Images generated by DALL-E using an prompt engineered by ChatGPT. I requested that it generate a description of an interesting image, and then optimize it for DALL-E, specifying artistic style. Prompt: “A surreal-style image of a vibrant, iridescent peacock displaying its tail feathers on a gnarled, leafless tree in the middle of a stark, barren landscape under a stormy gray sky.

Through all of this, I’ve identified a few distinct failings of the current model of ChatGPT available to consumers: 

  1. It often generates incorrect information. It lies. It fills in holes of its knowledge with things that are blatantly untrue. 
  2. It “forgets.” OpenAI has put many design restraints on ChatGPT, including a function that makes it “forget” all previous messages after a user has left the conversation inactive for a certain amount of time. This is for user and data privacy, but it limits it’s capabilities significantly. All discrete conversations and relationships with AI have a built-in time limit.
  3. It has a limit on messages per hour. For the model of GPT-4 I use, I’m only allowed to send 25 messages per 3 hours. This would be fine—I don’t mind waiting between sessions—except for the fact that the AI is designed to forget everything that I have sent it after I’ve been inactive for a certain amount of time. 

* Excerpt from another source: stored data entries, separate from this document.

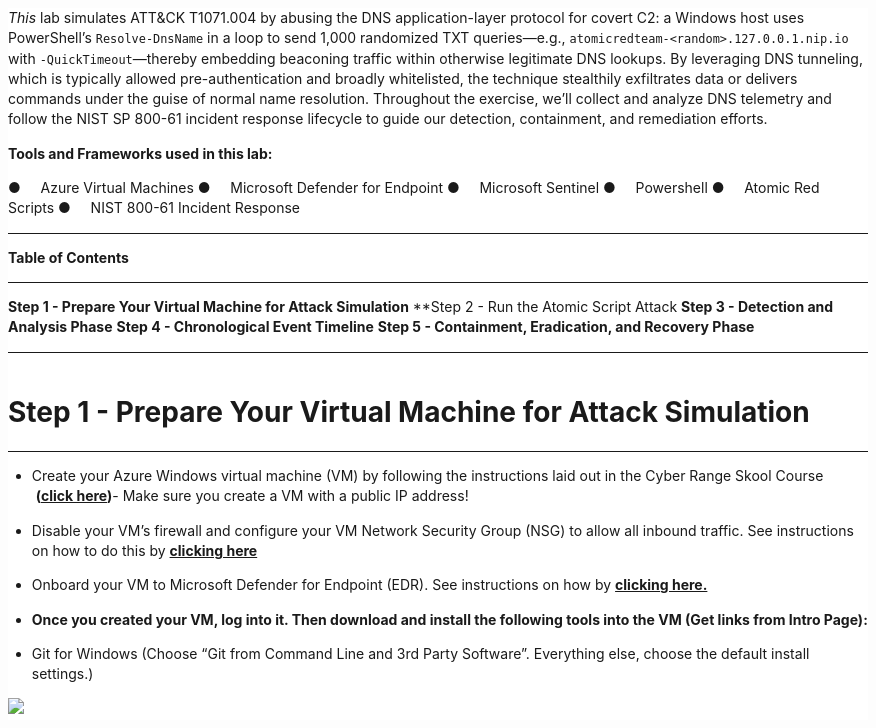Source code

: *This* lab simulates ATT&CK T1071.004 by abusing the DNS application-layer protocol for covert C2: a Windows host uses PowerShell’s `Resolve-DnsName` in a loop to send 1,000 randomized TXT queries—e.g., `atomicredteam-<random>.127.0.0.1.nip.io` with `-QuickTimeout`—thereby embedding beaconing traffic within otherwise legitimate DNS lookups. By leveraging DNS tunneling, which is typically allowed pre-authentication and broadly whitelisted, the technique stealthily exfiltrates data or delivers commands under the guise of normal name resolution. Throughout the exercise, we’ll collect and analyze DNS telemetry and follow the NIST SP 800-61 incident response lifecycle to guide our detection, containment, and remediation efforts.

**Tools and Frameworks used in this lab:**

●     Azure Virtual Machines
●     Microsoft Defender for Endpoint
●     Microsoft Sentinel
●     Powershell
●     Atomic Red Scripts
●     NIST 800-61 Incident Response
______

**Table of Contents**

---


**Step 1 - Prepare Your Virtual Machine for Attack Simulation**
**Step 2 - Run the Atomic Script Attack
**Step 3 - Detection and Analysis Phase**
**Step 4 - Chronological Event Timeline**
**Step 5 - Containment, Eradication, and Recovery Phase**

_____
# **Step 1 - Prepare Your Virtual Machine for Attack Simulation**

---


- Create your Azure Windows virtual machine (VM) by following the instructions laid out in the Cyber Range Skool Course  **([click here](https://www.skool.com/cyber-range/classroom/1e12b5ac?md=023a17a3c87b4598926163c8188642fd))**- Make sure you create a VM with a public IP address!

- Disable your VM’s firewall and configure your VM Network Security Group (NSG) to allow all inbound traffic. See instructions on how to do this by **[clicking here](https://www.skool.com/cyber-range/classroom/1e12b5ac?md=c32ee90cd87a4cbc9075a16613491ce6)**

- Onboard your VM to Microsoft Defender for Endpoint (EDR). See instructions on how by **[clicking here.](https://www.skool.com/cyber-range/classroom/7ffd6346?md=8f3753c7a6244a6d891688706d46fab9)**

- **Once you created your VM, log into it. Then download and install the following tools into the VM (Get links from Intro Page):**

- Git for Windows (Choose “Git from Command Line and 3rd Party Software”. Everything else, choose the default install settings.)


![](https://lh7-rt.googleusercontent.com/docsz/AD_4nXcYioYVoR_uylfovnolTygyYjNKzH-my6cJfXN-t_XcUcdYa7FYr77xzo2Xj5A536se6Jn2bQ_49S7IS1eBA5e3z3kawcT8MJGiYh3FGKpTATN4fWNPXYG1PgfrNqa8-ntZ8OWy?key=OzlnrPrbBmYlEQojYlWMzmor)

  4. It can generate infinitely many answers to the same question. There is no objectivity with GPT, just complex pattern recognition and reconstruction. 

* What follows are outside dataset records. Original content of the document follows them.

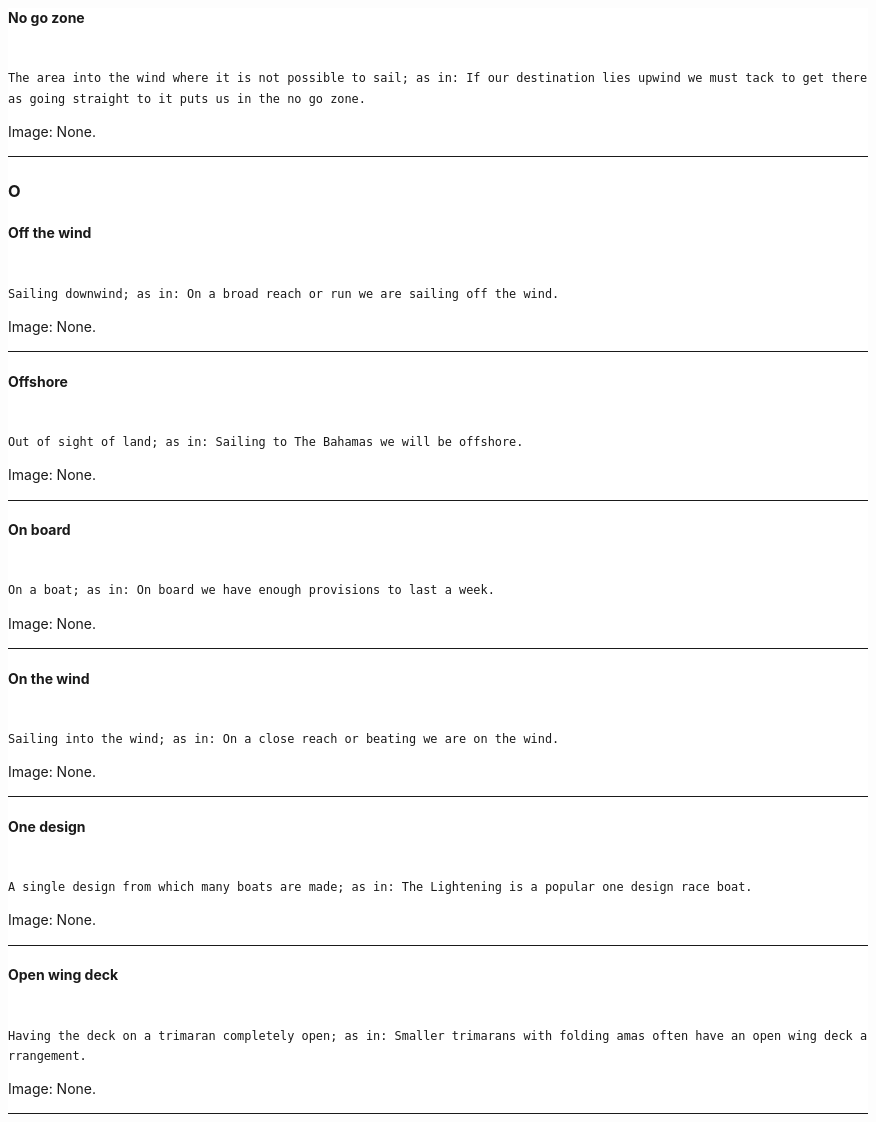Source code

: <h4>No go zone</h4>
<pre><code>
The area into the wind where it is not possible to sail; as in: If our destination lies upwind we must tack to get there as going straight to it puts us in the no go zone.
</code></pre>
<p>Image: None.</p>
<hr />


<h3>O</h3>


<h4>Off the wind</h4>
<pre><code>
Sailing downwind; as in: On a broad reach or run we are sailing off the wind.
</code></pre>
<p>Image: None.</p>
<hr />

<h4>Offshore</h4>
<pre><code>
Out of sight of land; as in: Sailing to The Bahamas we will be offshore.
</code></pre>
<p>Image: None.</p>
<hr />

<h4>On board</h4>
<pre><code>
On a boat; as in: On board we have enough provisions to last a week.
</code></pre>
<p>Image: None.</p>
<hr />

<h4>On the wind</h4>
<pre><code>
Sailing into the wind; as in: On a close reach or beating we are on the wind.
</code></pre>
<p>Image: None.</p>
<hr />

<h4>One design</h4>
<pre><code>
A single design from which many boats are made; as in: The Lightening is a popular one design race boat.
</code></pre>
<p>Image: None.</p>
<hr />

<h4>Open wing deck</h4>
<pre><code>
Having the deck on a trimaran completely open; as in: Smaller trimarans with folding amas often have an open wing deck arrangement.
</code></pre>
<p>Image: None.</p>
<hr />
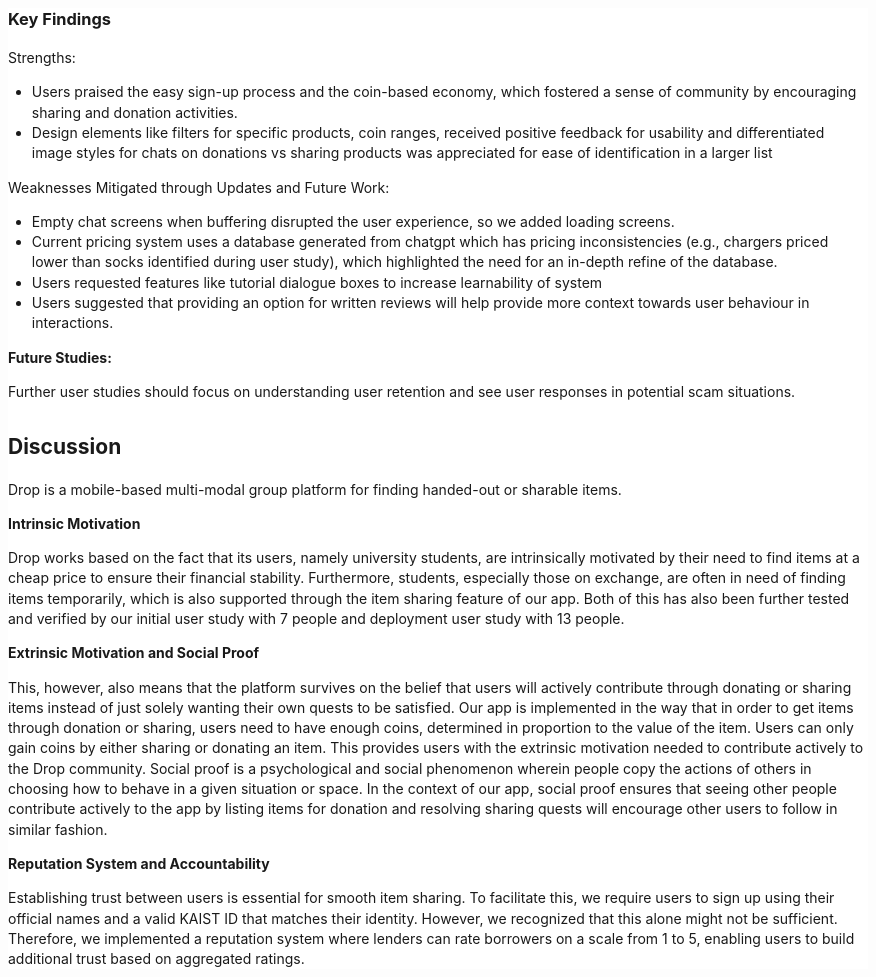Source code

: ### Key Findings

Strengths:

- Users praised the easy sign-up process and the coin-based economy, which fostered a sense of community by encouraging sharing and donation activities.
- Design elements like filters for specific products, coin ranges, received positive feedback for usability and differentiated image styles for chats on donations vs sharing products was appreciated for ease of identification in a larger list

Weaknesses Mitigated through Updates and Future Work:

- Empty chat screens when buffering disrupted the user experience, so we added loading screens.
- Current pricing system uses a database generated from chatgpt which has pricing inconsistencies (e.g., chargers priced lower than socks identified during user study), which highlighted the need for an in-depth refine of the database.
- Users requested features like tutorial dialogue boxes to increase learnability of system
- Users suggested that providing an option for written reviews will help provide more context towards user behaviour in interactions.

**Future Studies:**

Further user studies should focus on understanding user retention and see user responses in potential scam situations.

## Discussion

Drop is a mobile-based multi-modal group platform for finding handed-out or sharable items.  

**Intrinsic Motivation**

Drop works based on the fact that its users, namely university students, are intrinsically motivated by their need to find items at a cheap price to ensure their financial stability. Furthermore, students, especially those on exchange, are often in need of finding items temporarily, which is also supported through the item sharing feature of our app. Both of this has also been further tested and verified by our initial user study with 7 people and deployment user study with 13 people.

**Extrinsic Motivation and Social Proof**

This, however, also means that the platform survives on the belief that users will actively contribute through donating or sharing items instead of just solely wanting their own quests to be satisfied. Our app is implemented in the way that in order to get items through donation or sharing, users need to have enough coins, determined in proportion to the value of the item. Users can only gain coins by either sharing or donating an item. This provides users with the extrinsic motivation needed to contribute actively to the Drop community. Social proof is a psychological and social phenomenon wherein people copy the actions of others in choosing how to behave in a given situation or space. In the context of our app, social proof ensures that seeing other people contribute actively to the app by listing items for donation and resolving sharing quests will encourage other users to follow in similar fashion.

**Reputation System and Accountability**

Establishing trust between users is essential for smooth item sharing. To facilitate this, we require users to sign up using their official names and a valid KAIST ID that matches their identity. However, we recognized that this alone might not be sufficient. Therefore, we implemented a reputation system where lenders can rate borrowers on a scale from 1 to 5, enabling users to build additional trust based on aggregated ratings. 
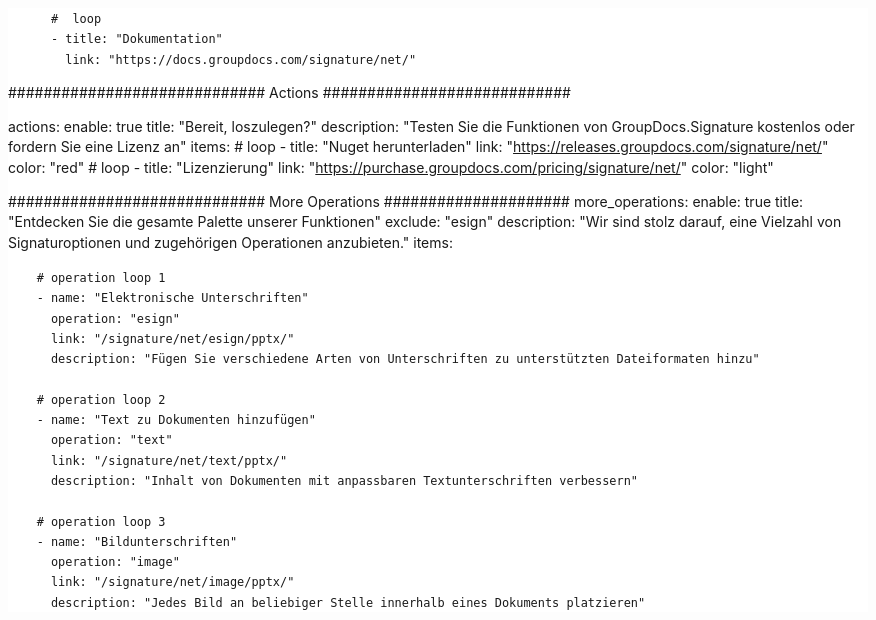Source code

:           #  loop
          - title: "Dokumentation"
            link: "https://docs.groupdocs.com/signature/net/"
            

            


############################# Actions ############################

actions:
  enable: true
  title: "Bereit, loszulegen?"
  description: "Testen Sie die Funktionen von GroupDocs.Signature kostenlos oder fordern Sie eine Lizenz an"
  items:
    #  loop
    - title: "Nuget herunterladen"
      link: "https://releases.groupdocs.com/signature/net/"
      color: "red"
        #  loop
    - title: "Lizenzierung"
      link: "https://purchase.groupdocs.com/pricing/signature/net/"
      color: "light"


############################# More Operations #####################
more_operations:
    enable: true
    title: "Entdecken Sie die gesamte Palette unserer Funktionen"
    exclude: "esign"
    description: "Wir sind stolz darauf, eine Vielzahl von Signaturoptionen und zugehörigen Operationen anzubieten."
    items: 
          
        # operation loop 1
        - name: "Elektronische Unterschriften"
          operation: "esign"
          link: "/signature/net/esign/pptx/"
          description: "Fügen Sie verschiedene Arten von Unterschriften zu unterstützten Dateiformaten hinzu"

        # operation loop 2
        - name: "Text zu Dokumenten hinzufügen"
          operation: "text"
          link: "/signature/net/text/pptx/"
          description: "Inhalt von Dokumenten mit anpassbaren Textunterschriften verbessern"

        # operation loop 3
        - name: "Bildunterschriften"
          operation: "image"
          link: "/signature/net/image/pptx/"
          description: "Jedes Bild an beliebiger Stelle innerhalb eines Dokuments platzieren"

I see these failings less as reasons to dissuade one from using this application, and more as an opportunity to use its limitations to create something unique. A creative practice is, after all, a process of navigating a series of limitations that are either self-prescribed or induced by an environment. Now that I’ve enriched my understanding of prompt engineering, I’m hoping to use these limitations as the impetus for the cumulative body of work I hope to create with ChatGPT.